# Máquina de humo Antari f80 con la bomba rota, ¿por cuál la puedo reemplazar?



## car69194 (Abr 13, 2011)

hola amigos del foro....veo que todo ustedes son unos capos en estos temas..tengo conocimientos pero tengo una duda...que tal vez ustedes puedan ayudarme....ok les cuento.
yo ya tengo una maquina de humo es una antari f80. la cual tengo averiada la bomba...queria consultarle a algunos de ustedes por que tipo de bomba podria remplazarla....logicamente por alguna  que no sea la original,  que esta un poco pìcante en precio para mi gusto...espero puedan ayudarme y les doy las gracias de ante mano


----------



## TitanAE (Abr 14, 2011)

Hola car69194, mirá yo lo que haría seria conseguir una bombita de esas que se usan en los sapitos (o zorrinos, depende como le llamen) que se usan en los autos. no son muy caras que digamos y las venden en las casas de repuestos para autos.
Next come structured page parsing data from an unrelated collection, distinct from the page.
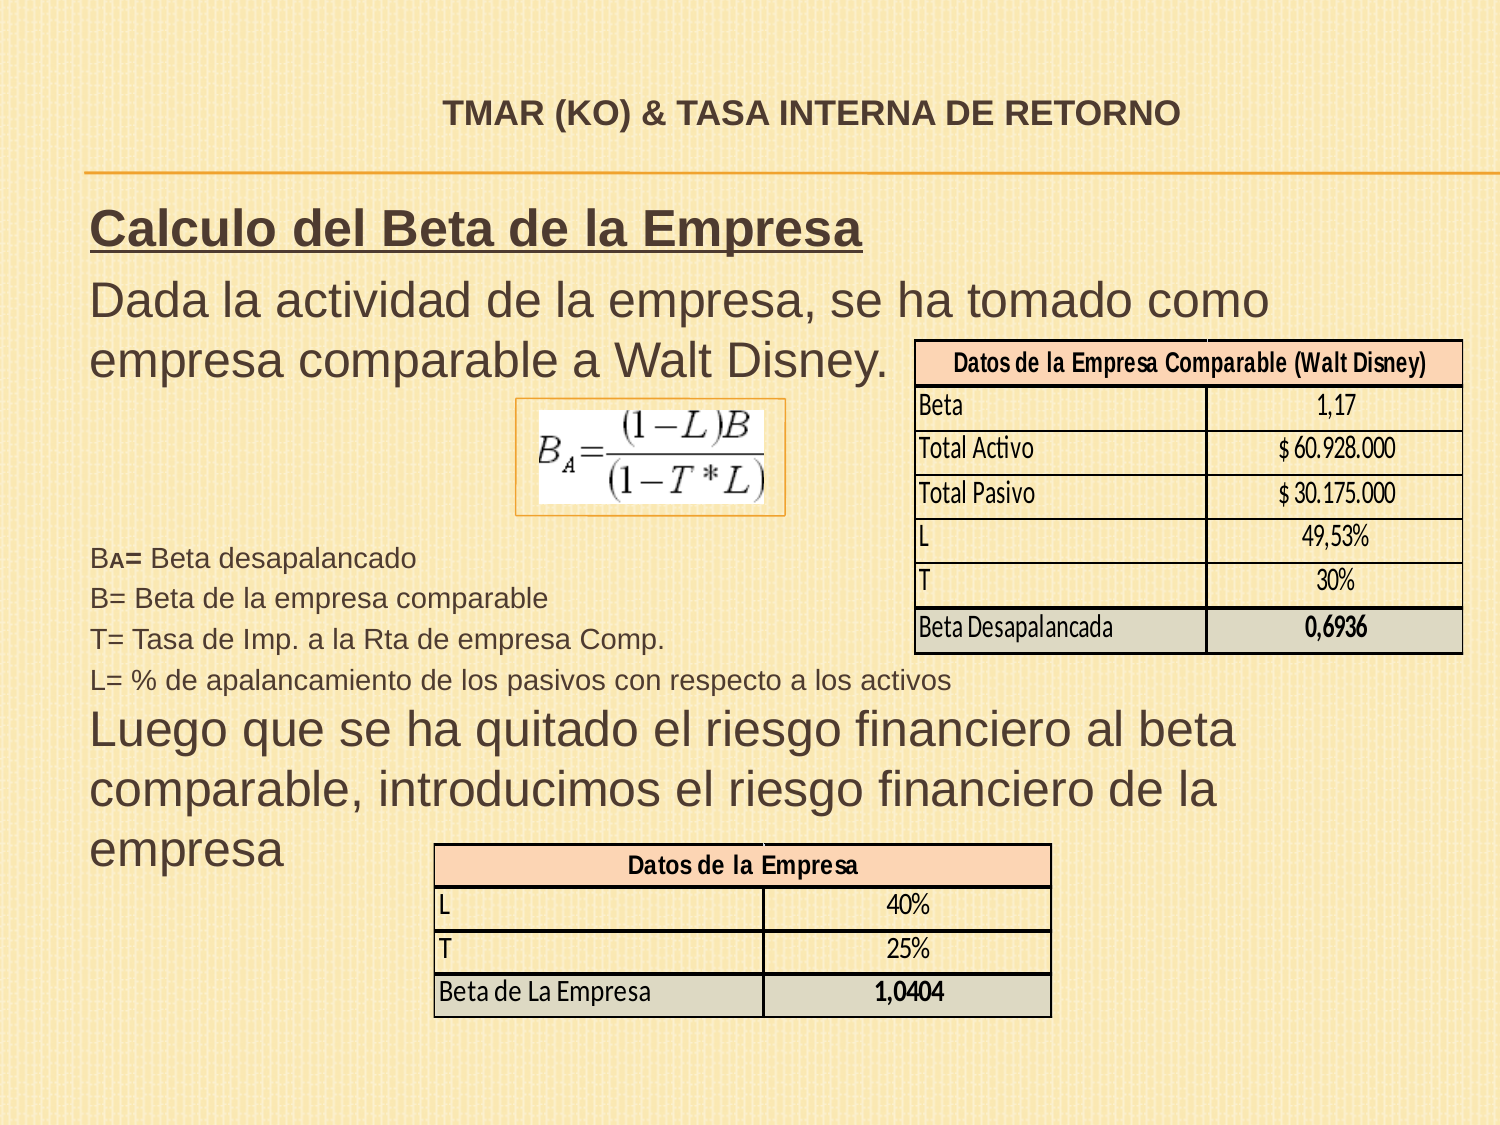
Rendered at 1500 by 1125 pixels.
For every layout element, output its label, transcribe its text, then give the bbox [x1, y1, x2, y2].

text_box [913, 339, 1466, 657]
list Calculo del Beta de la Empresa Dada la actividad de la empresa, se ha tomado como empresa comparable a Walt Disney. BA= Beta desapalancado B= Beta de la empresa comparable T= Tasa de Imp. a la Rta de empresa Comp. L= % de apalancamiento de los pasivos con respecto a los activos Luego que se ha quitado el riesgo financiero al beta comparable, introducimos el riesgo financiero de la empresa [75, 187, 1425, 1043]
title TMAR (KO) & TASA INTERNA DE RETORNO [292, 82, 1332, 141]
picture [538, 409, 765, 505]
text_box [433, 843, 1055, 1020]
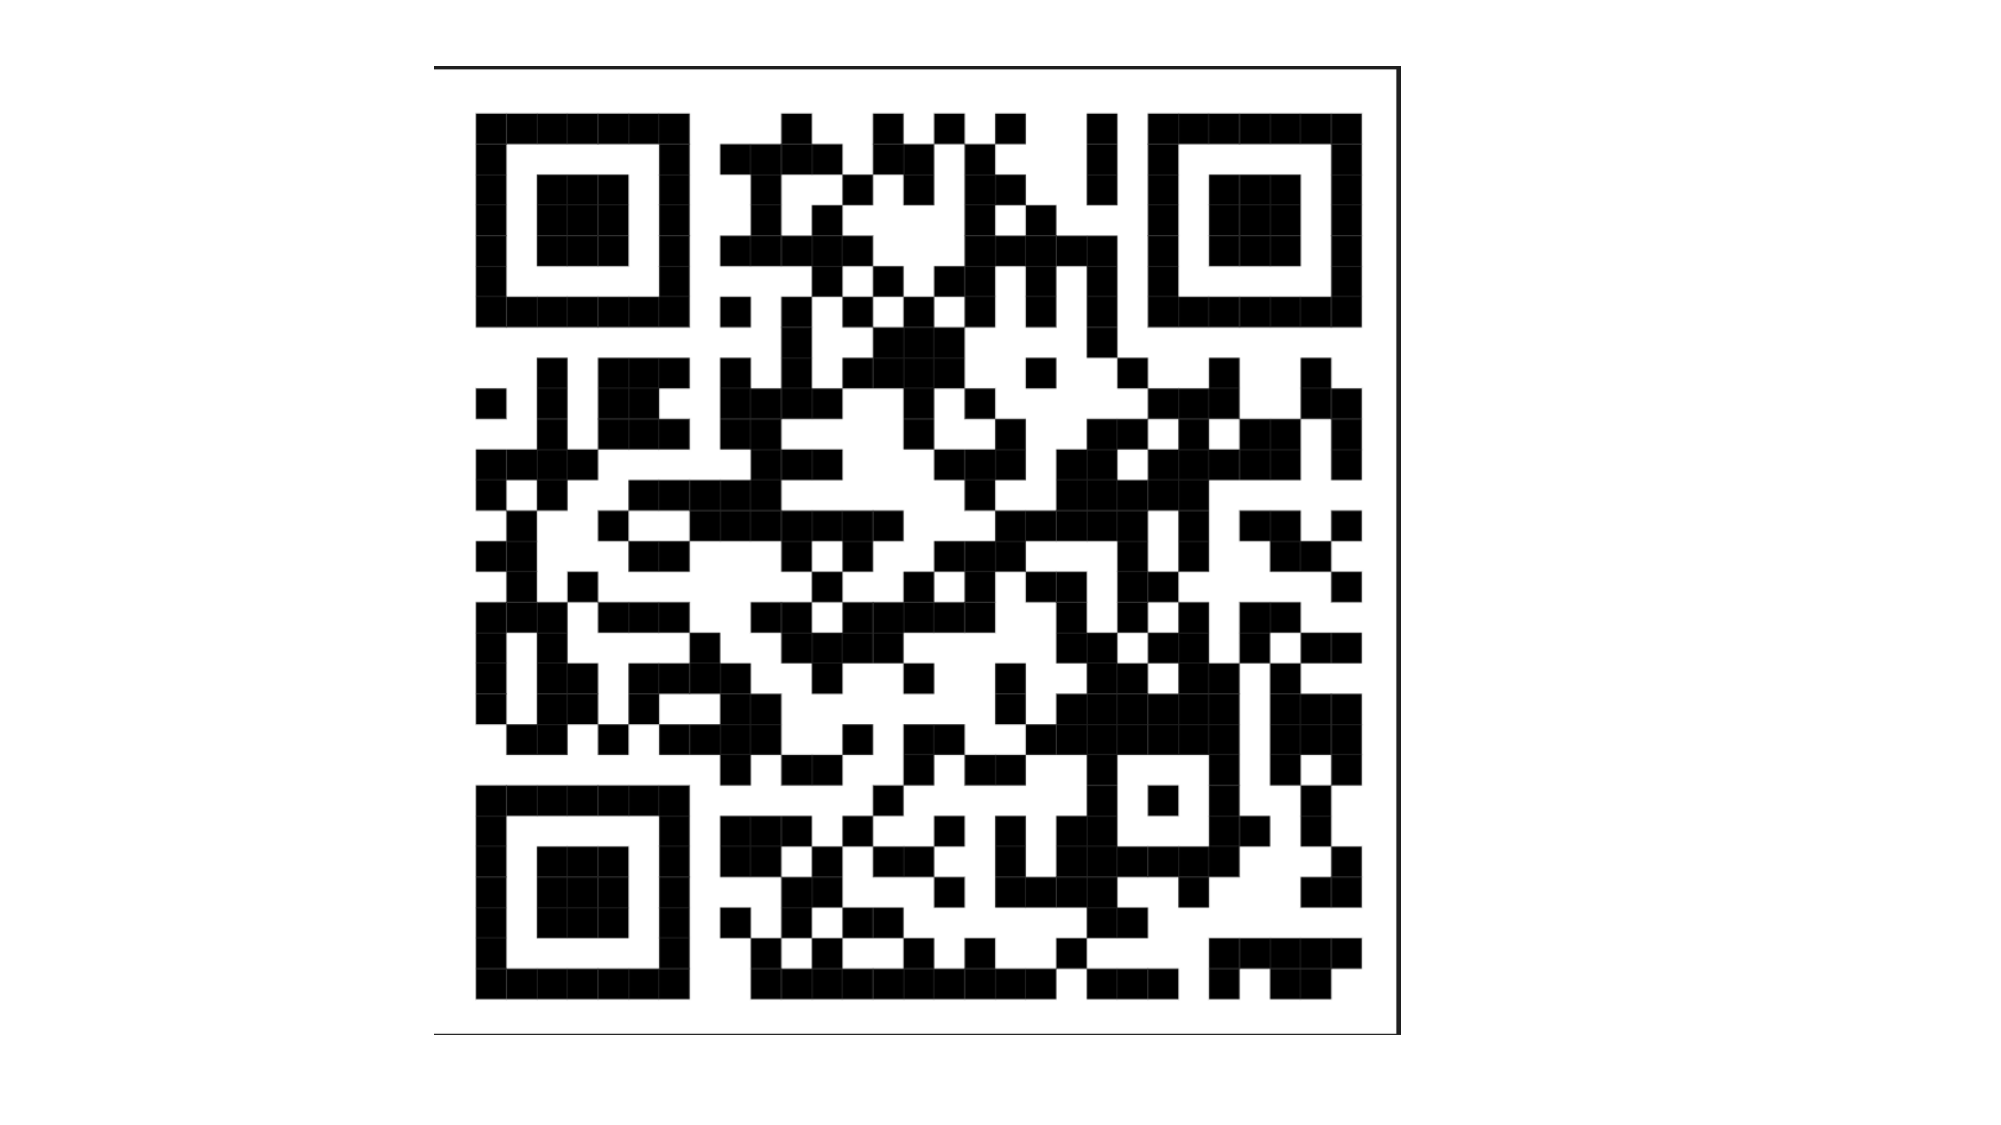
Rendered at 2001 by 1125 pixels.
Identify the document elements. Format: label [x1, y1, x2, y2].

picture [434, 65, 1401, 1035]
Cuando digo no muy caras seguramente que valen menos que una bomba original de maquina de humo =P


----------



## fgalli (Nov 20, 2013)

Alguien posee manual o diagrama de la placa de control.
Quemo transformador de 9v de la placa.
Lo cambie y cuando termina de calentar prende led verde de Ready y empieza a tirar humo sola (arranca sola la bomba). ...


----------